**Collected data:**
#####

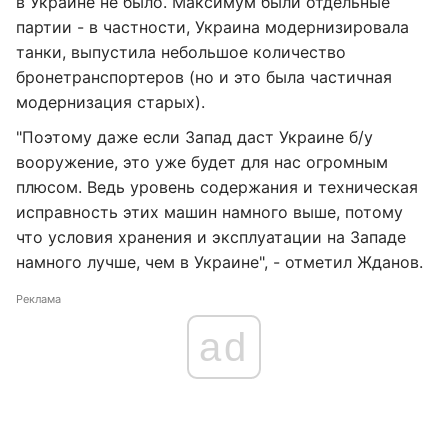
в Украине не было. Максимум были отдельные
партии - в частности, Украина модернизировала
танки, выпустила небольшое количество
бронетранспортеров (но и это была частичная
модернизация старых).
"Поэтому даже если Запад даст Украине б/у
вооружение, это уже будет для нас огромным
плюсом. Ведь уровень содержания и техническая
исправность этих машин намного выше, потому
что условия хранения и эксплуатации на Западе
намного лучше, чем в Украине", - отметил Жданов.
Реклама
ad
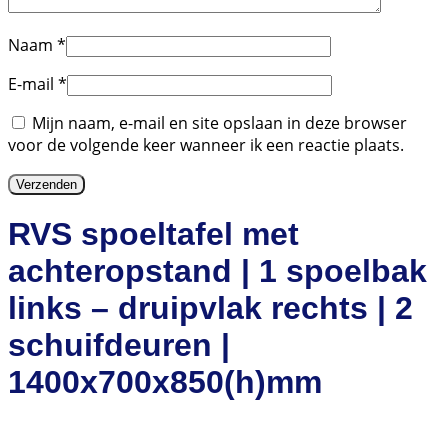
Naam
*
E-mail
*
Mijn naam, e-mail en site opslaan in deze browser
voor de volgende keer wanneer ik een reactie plaats.
RVS spoeltafel met
achteropstand | 1 spoelbak
links – druipvlak rechts | 2
schuifdeuren |
1400x700x850(h)mm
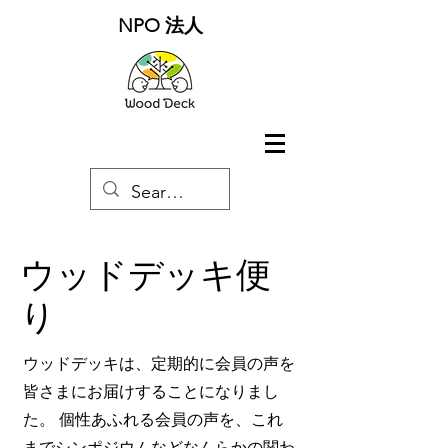
NPO 法人
ウッドデッキ便
り
ウッドデッキは、定期的に会員の声を
皆さまにお届けすることになりまし
た。 個性あふれる会員の声を、これ
までシンポジウムなどなんらかの関わ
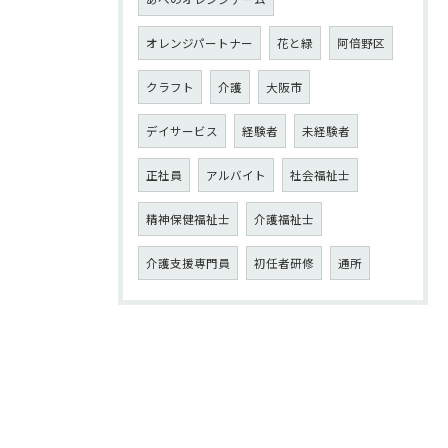
オレンジパートナー
花と緑
阿倍野区
クラフト
介護
大阪市
デイサービス
経験者
未経験者
正社員
アルバイト
社会福祉士
精神保健福祉士
介護福祉士
介護支援専門員
初任者研修
通所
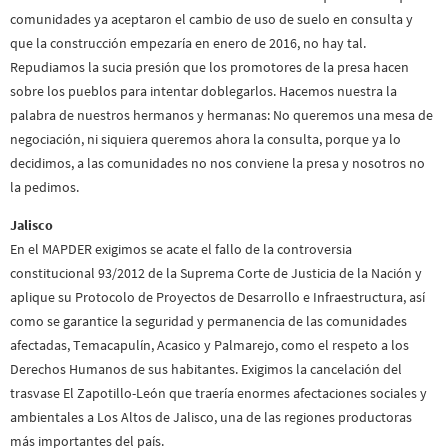
comunidades ya aceptaron el cambio de uso de suelo en consulta y
que la construcción empezaría en enero de 2016, no hay tal.
Repudiamos la sucia presión que los promotores de la presa hacen
sobre los pueblos para intentar doblegarlos. Hacemos nuestra la
palabra de nuestros hermanos y hermanas: No queremos una mesa de
negociación, ni siquiera queremos ahora la consulta, porque ya lo
decidimos, a las comunidades no nos conviene la presa y nosotros no
la pedimos.
Jalisco
En el MAPDER exigimos se acate el fallo de la controversia
constitucional 93/2012 de la Suprema Corte de Justicia de la Nación y
aplique su Protocolo de Proyectos de Desarrollo e Infraestructura, así
como se garantice la seguridad y permanencia de las comunidades
afectadas, Temacapulín, Acasico y Palmarejo, como el respeto a los
Derechos Humanos de sus habitantes. Exigimos la cancelación del
trasvase El Zapotillo-León que traería enormes afectaciones sociales y
ambientales a Los Altos de Jalisco, una de las regiones productoras
más importantes del país.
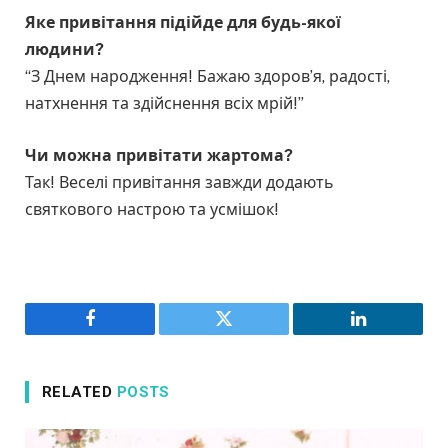
Яке привітання підійде для будь-якої
людини?
“З Днем народження! Бажаю здоров’я, радості,
натхнення та здійснення всіх мрій!”
Чи можна привітати жартома?
Так! Веселі привітання завжди додають
святкового настрою та усмішок!
Facebook
Twitter
LinkedIn
RELATED
POSTS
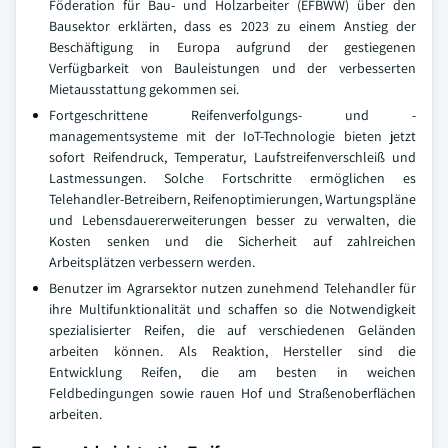
Föderation für Bau- und Holzarbeiter (EFBWW) über den
Bausektor erklärten, dass es 2023 zu einem Anstieg der
Beschäftigung in Europa aufgrund der gestiegenen
Verfügbarkeit von Bauleistungen und der verbesserten
Mietausstattung gekommen sei.
Fortgeschrittene Reifenverfolgungs- und -
managementsysteme mit der IoT-Technologie bieten jetzt
sofort Reifendruck, Temperatur, Laufstreifenverschleiß und
Lastmessungen. Solche Fortschritte ermöglichen es
Telehandler-Betreibern, Reifenoptimierungen, Wartungspläne
und Lebensdauererweiterungen besser zu verwalten, die
Kosten senken und die Sicherheit auf zahlreichen
Arbeitsplätzen verbessern werden.
Benutzer im Agrarsektor nutzen zunehmend Telehandler für
ihre Multifunktionalität und schaffen so die Notwendigkeit
spezialisierter Reifen, die auf verschiedenen Geländen
arbeiten können. Als Reaktion, Hersteller sind die
Entwicklung Reifen, die am besten in weichen
Feldbedingungen sowie rauen Hof und Straßenoberflächen
arbeiten.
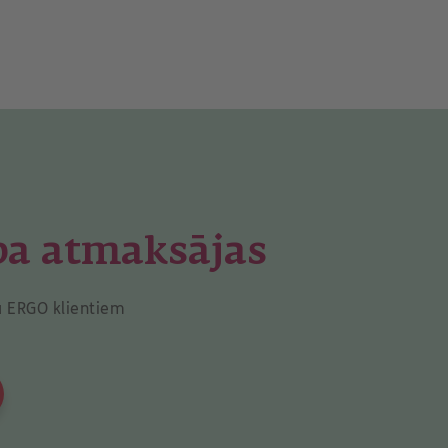
ba atmaksājas
a ERGO klientiem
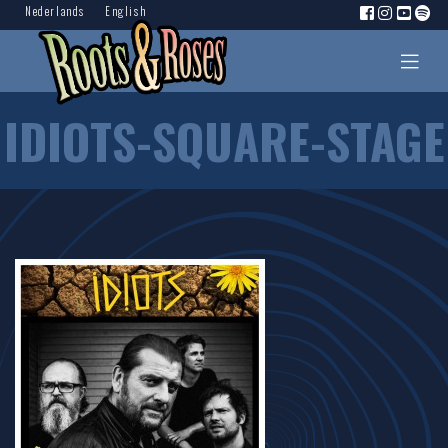
Nederlands
English
IDIOTS-SQUARE-STAGE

#####

**TASK STATEMENT:** Please output exactly the lines of the data above, from its first line through the line with "Mijn naam, e-mail", and nothing else; drop the pictures.

**ANSWER FOR THIS EXERCISE:**
в Украине не было. Максимум были отдельные
партии - в частности, Украина модернизировала
танки, выпустила небольшое количество
бронетранспортеров (но и это была частичная
модернизация старых).
"Поэтому даже если Запад даст Украине б/у
вооружение, это уже будет для нас огромным
плюсом. Ведь уровень содержания и техническая
исправность этих машин намного выше, потому
что условия хранения и эксплуатации на Западе
намного лучше, чем в Украине", - отметил Жданов.
Реклама
ad
Naam
*
E-mail
*
Mijn naam, e-mail en site opslaan in deze browser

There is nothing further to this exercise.